UP deer herd in fair shape
Fears that the snowy, prolonged end to the winter this year would take a heavy toll on the region’s deer herd for now appear to have not come to pass.
An early survey of this spring’s fawn crop, along with the ongoing deer movement study in the Upper Peninsula, indicates while fawn numbers did decline, it was not nearly the level seen after the severe winters of 2012, 2013 and 2014, said Cody Norton, large carnivore specialist for the Michigan Department of Natural Resources.
The ratio of fawns to adults is down 20 percent from 2018, Norton said. Other indicators point to the herd overall as weathering the winter in decent shape.
“It should be a pretty darn good hunting season,” he said.
While no hard data yet exists, Norton also said reports from DNR staff in the field have echoed what several people have noticed in Dickinson County — fewer does seen with twins or triplets.
Several factors could explain this, he said. The winter might have left the does in poorer condition, leading to only one viable fawn.
The herd, too, is younger after several mild winters followed the three severe ones, letting a new generation get established. A doe typically is bred in its second fall and has a single fawn the first year it gives birth — nature’s way of not giving an inexperienced mother too much to handle. After that, the doe usually will produce multiples, though all may not survive.
The DNR does a fall deer camp study as well to again get a count on the fawn-to-adult ratio, Norton said. That should be a better indicator of what the herd is like going into the winter.
Bucks, too, will be part of the fall survey, though much of that data will come from hunters who register their kills. The DNR looks at not just antler size but tooth wear and other indicators of age.
Early reports, again, point to the bucks born after the three bad winters now drawing close to maturity. Those that make it through this hunting season likely will be in their prime next year, Norton said.
“It should just keep getting better,” he said of the buck numbers and size.
Another reason why deer numbers have been able to rebound from the lows seen earlier in the decade: predators have had their own problems.
Coyotes three to four years ago hit perhaps the lowest density seen in recent decades, Norton said. While the past couple years have been better, numbers still have not recovered, he said.
Some of that can be attributed to wolves asserting themselves in the region, as they will kill coyotes as competitors if they can, he said. But a more likely reason is a wave of distemper that hit raccoons hard as well, judging by the number of calls from the public of seriously ill raccoons showing up at homes.
Bobcats have been more scarce as well, to the point a decision was made to require one of the two tags available for bobcat each year be limited to private land only in the Upper Peninsula, Norton said.
It’s unclear why bobcat might be struggling, although winters with heavy snow make it more difficult for predators in general to locate and chase prey.
A predator in poor condition, in turn, produces fewer pups or kits, and may lose them for lack of food.
A good indicator of fewer larger predators, Norton said, is if cottontail rabbit numbers rise. More snowshoe hares may appear as well, but that population will follow cycles, not unlike ruffed grouse.
An update on the juvenile great blue heron that wildlife rehabilitator Phyllis Carlson took in earlier this month after it was found drooping in the water just off the beach at Hamilton Lakes’ Big Pine Resort.

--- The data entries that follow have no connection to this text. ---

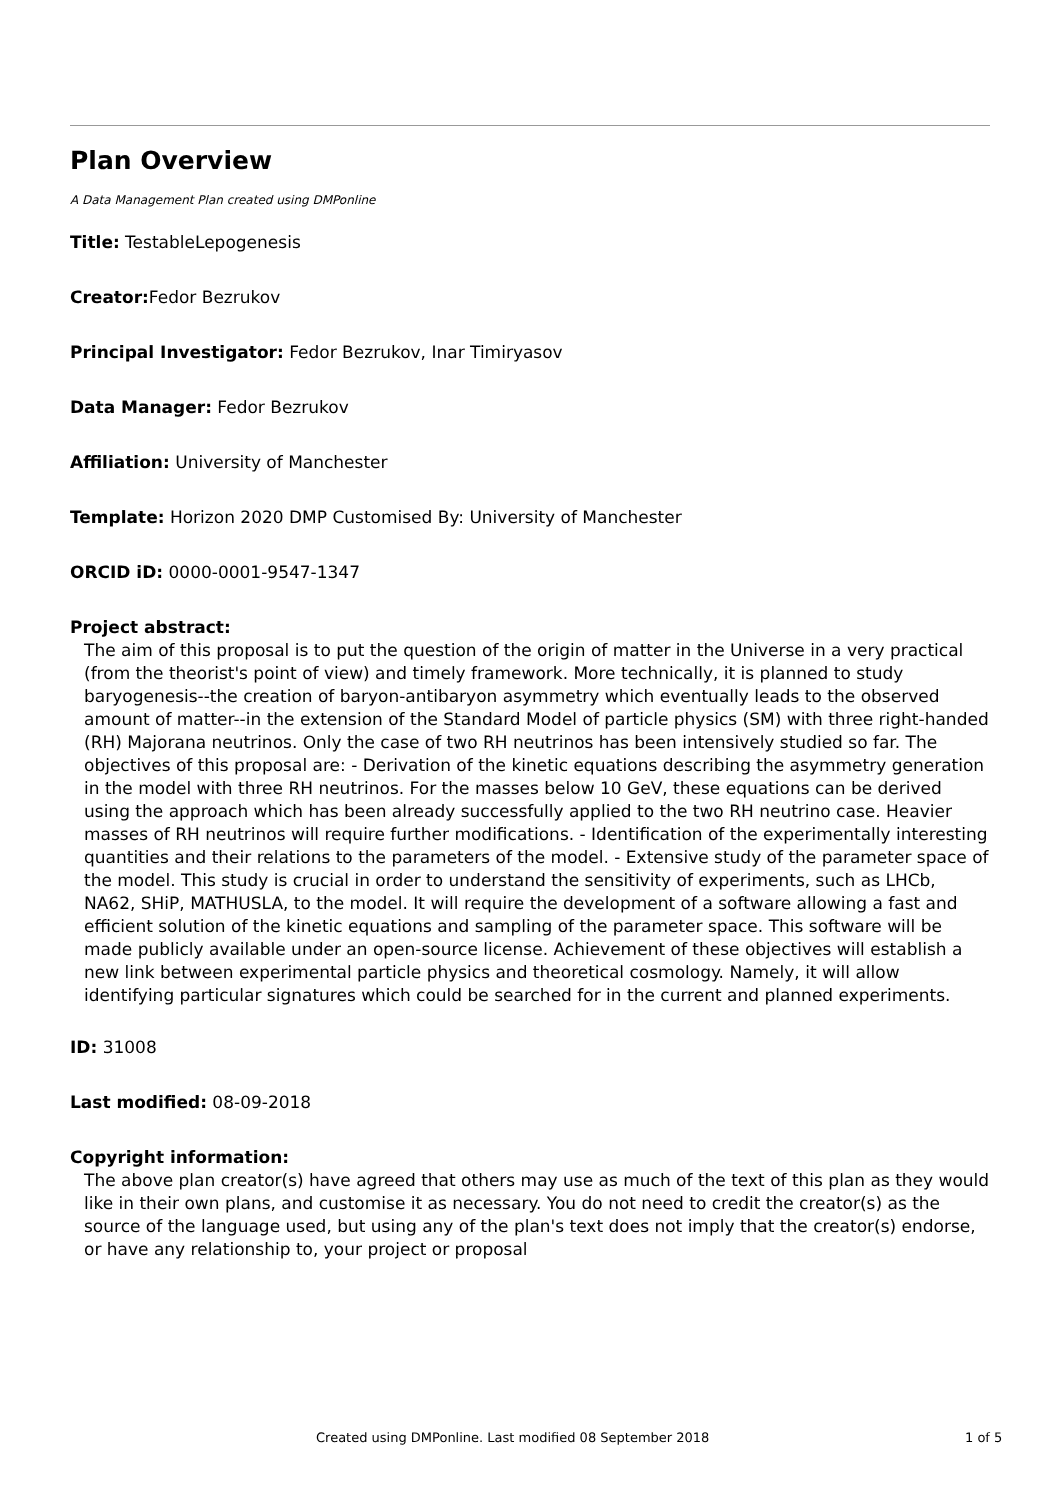Plan Overview
A Data Management Plan created using DMPonline
Title: TestableLepogenesis
Creator: Fedor Bezrukov
Principal Investigator: Fedor Bezrukov, Inar Timiryasov
Data Manager: Fedor Bezrukov
Affiliation: University of Manchester
Template: Horizon 2020 DMP Customised By: University of Manchester
ORCID iD: 0000-0001-9547-1347
Project abstract:
The aim of this proposal is to put the question of the origin of matter in the Universe in a very practical (from the theorist's point of view) and timely framework. More technically, it is planned to study baryogenesis--the creation of baryon-antibaryon asymmetry which eventually leads to the observed amount of matter--in the extension of the Standard Model of particle physics (SM) with three right-handed (RH) Majorana neutrinos. Only the case of two RH neutrinos has been intensively studied so far. The objectives of this proposal are: - Derivation of the kinetic equations describing the asymmetry generation in the model with three RH neutrinos. For the masses below 10 GeV, these equations can be derived using the approach which has been already successfully applied to the two RH neutrino case. Heavier masses of RH neutrinos will require further modifications. - Identification of the experimentally interesting quantities and their relations to the parameters of the model. - Extensive study of the parameter space of the model. This study is crucial in order to understand the sensitivity of experiments, such as LHCb, NA62, SHiP, MATHUSLA, to the model. It will require the development of a software allowing a fast and efficient solution of the kinetic equations and sampling of the parameter space. This software will be made publicly available under an open-source license. Achievement of these objectives will establish a new link between experimental particle physics and theoretical cosmology. Namely, it will allow identifying particular signatures which could be searched for in the current and planned experiments.
ID: 31008
Last modified: 08-09-2018
Copyright information:
The above plan creator(s) have agreed that others may use as much of the text of this plan as they would like in their own plans, and customise it as necessary. You do not need to credit the creator(s) as the source of the language used, but using any of the plan's text does not imply that the creator(s) endorse, or have any relationship to, your project or proposal
Created using DMPonline. Last modified 08 September 2018 1 of 5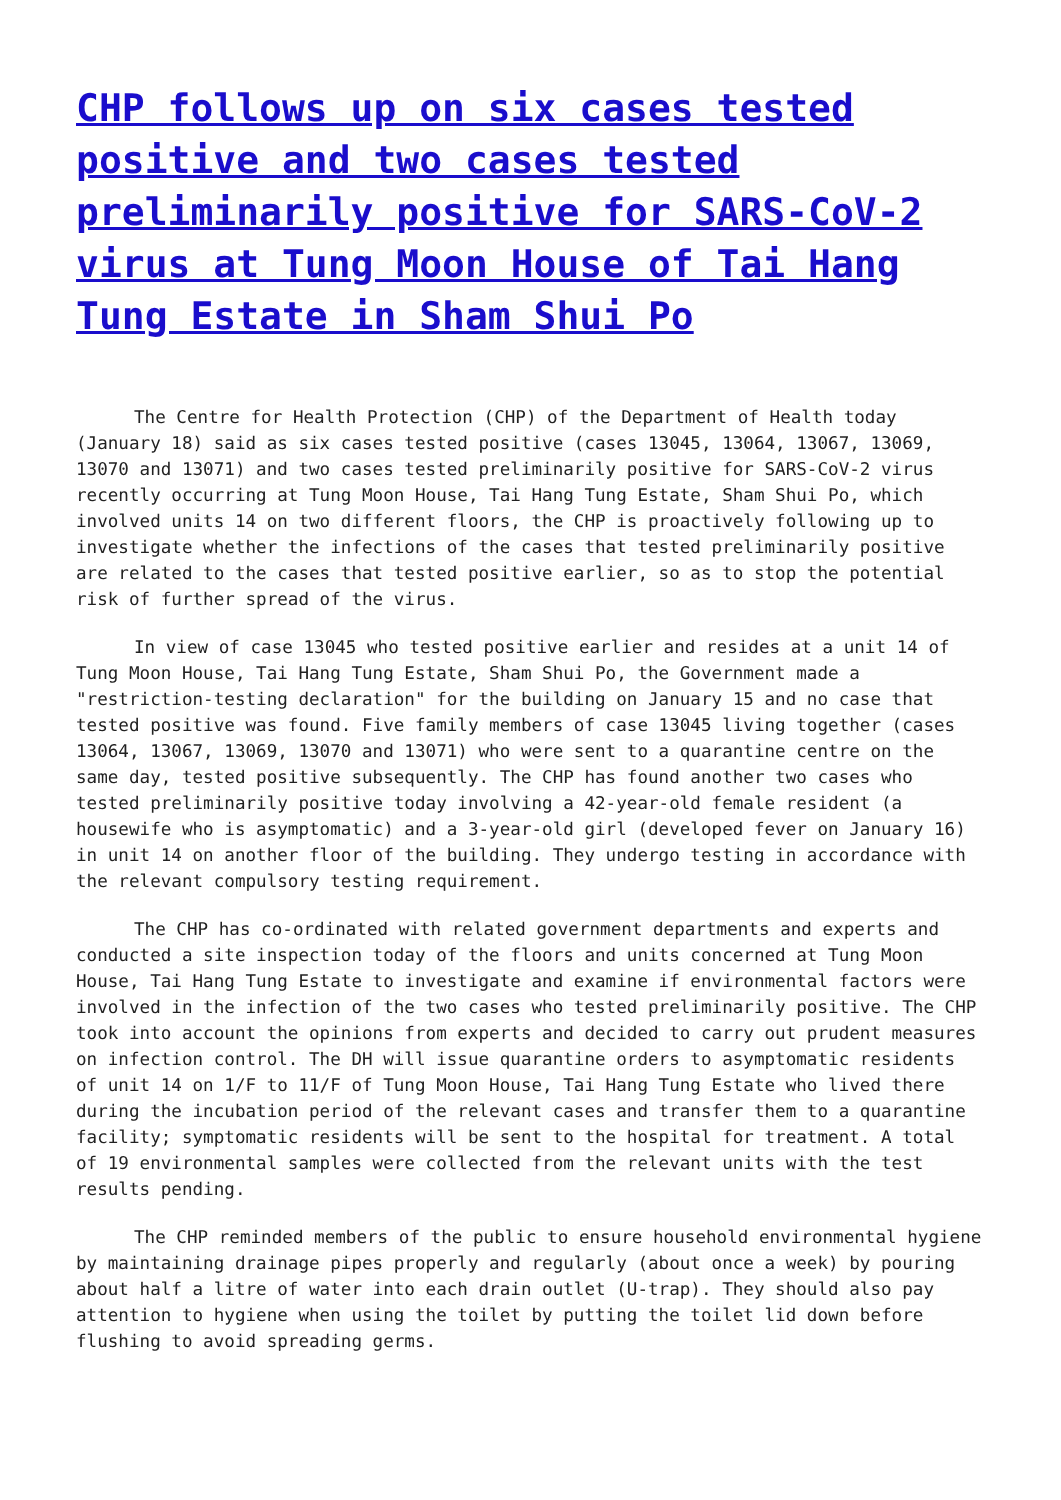CHP follows up on six cases tested positive and two cases tested preliminarily positive for SARS-CoV-2 virus at Tung Moon House of Tai Hang Tung Estate in Sham Shui Po
The Centre for Health Protection (CHP) of the Department of Health today (January 18) said as six cases tested positive (cases 13045, 13064, 13067, 13069, 13070 and 13071) and two cases tested preliminarily positive for SARS-CoV-2 virus recently occurring at Tung Moon House, Tai Hang Tung Estate, Sham Shui Po, which involved units 14 on two different floors, the CHP is proactively following up to investigate whether the infections of the cases that tested preliminarily positive are related to the cases that tested positive earlier, so as to stop the potential risk of further spread of the virus.
In view of case 13045 who tested positive earlier and resides at a unit 14 of Tung Moon House, Tai Hang Tung Estate, Sham Shui Po, the Government made a "restriction-testing declaration" for the building on January 15 and no case that tested positive was found. Five family members of case 13045 living together (cases 13064, 13067, 13069, 13070 and 13071) who were sent to a quarantine centre on the same day, tested positive subsequently. The CHP has found another two cases who tested preliminarily positive today involving a 42-year-old female resident (a housewife who is asymptomatic) and a 3-year-old girl (developed fever on January 16) in unit 14 on another floor of the building. They undergo testing in accordance with the relevant compulsory testing requirement.
The CHP has co-ordinated with related government departments and experts and conducted a site inspection today of the floors and units concerned at Tung Moon House, Tai Hang Tung Estate to investigate and examine if environmental factors were involved in the infection of the two cases who tested preliminarily positive. The CHP took into account the opinions from experts and decided to carry out prudent measures on infection control. The DH will issue quarantine orders to asymptomatic residents of unit 14 on 1/F to 11/F of Tung Moon House, Tai Hang Tung Estate who lived there during the incubation period of the relevant cases and transfer them to a quarantine facility; symptomatic residents will be sent to the hospital for treatment. A total of 19 environmental samples were collected from the relevant units with the test results pending.
The CHP reminded members of the public to ensure household environmental hygiene by maintaining drainage pipes properly and regularly (about once a week) by pouring about half a litre of water into each drain outlet (U-trap). They should also pay attention to hygiene when using the toilet by putting the toilet lid down before flushing to avoid spreading germs.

That day, the bird was so thin and weak it barely stirred even when surrounded by a dozen or more children, Carlson said. It turned out to have a 4-inch stick stuck in the top of its mouth, blocking its throat and preventing it from swallowing anything.
Though it probably would not have survived another day if not taken in, Carlson predicted the bird would make a full recovery with some time and feeding.
That turned out to be the right assessment. Monday, she was able to release a much more lively and robust “Terri Dactyl” at the Norway Myr, a group of shallow pothole ponds where the heron should find plenty to eat — if it hasn’t become too accustomed to being served up fresh live minnows and thawed mice.
Carlson said she’s confident Terri D hasn’t forgotten it’s a heron — it immediately waded into the water and began scanning, even making a few stabs while she watched.
“He knows what he’s supposed to do,” she said.